The Victorian branch of the Country Women’s Association will discuss marriage equality at its next annual conference after the social issues committee moved a resolution in support of same-sex couples.
All 330 Victorian branches will have a say on whether the CWA "advocates for the equality of all Australians under the Commonwealth Marriage Act" at the organisation's state conference in Melbourne next weekend.
Victorian president Machelle Crichton told BuzzFeed News she has no idea if the resolution will succeed, but she looks forward to the discussion.
"People come to me and go 'You shouldn’t allow a vote on marriage equality'. And I say, ‘I don’t have the power to stop it. You have to allow the process to continue. It’s democratic. I’m not a dictator'."
But for every person who thinks the CWA shouldn't discuss marriage equality, there is someone who supports it.
"You go around and there’s lots of women who have a child who is gay, or a niece, or a family friend, or whatever," Crichton said. "Who knows, in this day and age?"
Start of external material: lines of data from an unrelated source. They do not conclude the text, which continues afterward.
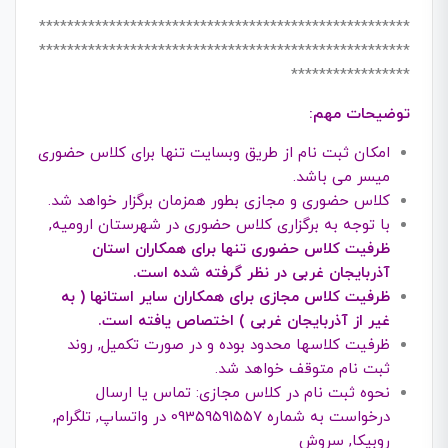
*****************************************************
*****************************************************
*****************
توضیحات مهم:
امکان ثبت نام از طریق وبسایت تنها برای کلاس حضوری
میسر می باشد.
کلاس حضوری و مجازی بطور همزمان برگزار خواهد شد.
با توجه به برگزاری کلاس حضوری در شهرستان ارومیه,
ظرفیت کلاس حضوری تنها برای همکاران استان
آذربایجان غربی در نظر گرفته شده است.
ظرفیت کلاس مجازی برای همکاران سایر استانها ( به
غیر از آذربایجان غربی ) اختصاص یافته است.
ظرفیت کلاسها محدود بوده و در صورت تکمیل, روند
ثبت نام متوقف خواهد شد.
نحوه ثبت نام در کلاس مجازی: تماس یا ارسال
درخواست به شماره 09359591557 در واتساپ, تلگرام,
روبیکا, سروش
If the resolution passes, it will go to the next national CWA conference for consideration.
Despite the stereotypes of baking and knitting, the CWA is no stranger to addressing contentious social issues.
As early as 1936 the NSW conference discussed a resolution on equal pay for women. Last year the national conference resolved to write to the federal government asking that the GST be taken off sanitary pads and tampons.
Crichton said past conference discussions have been controversial, noting the Victorian CWA's call to reintroduce capital punishment in 1993.
She predicts the marriage equality resolution will be no different.
“I’ve got to sit there and keep a straight face. It’s going to be controversial.”
“People think [The CWA] is all about the scones and the jam and cream, but the work behind it is serious stuff," Crichton said. "Lobbying and advocating for women and children is the key object of the association."
"Food makes money, which funds the operation of the branches,” Crichton explained. “But then you get the labels, don’t you.”
The creative arts side of the CWA also has a feminist bent.
“[We] value women’s work, when society doesn’t. Society does not value a beautiful patchwork quilt,” Crichton said.
“The women in Picasso’s time would have made beautiful things. But who’s getting a million dollars for a painting?”
With ten resolutions to get through this year – last year the conference had six – time will be tight.
Other topics slated for discussion include speed limits being painted onto road surfaces, regional rail infrastructure, greenhouse gas emissions, and reform that would “encourage the production of handcrafted smallgoods”.
But Crichton warns, don't turn up to the conference expecting delicious baked goods.
“There’s no scones there, let me tell you. If anyone turns up expecting scones, they’re not going to get any.”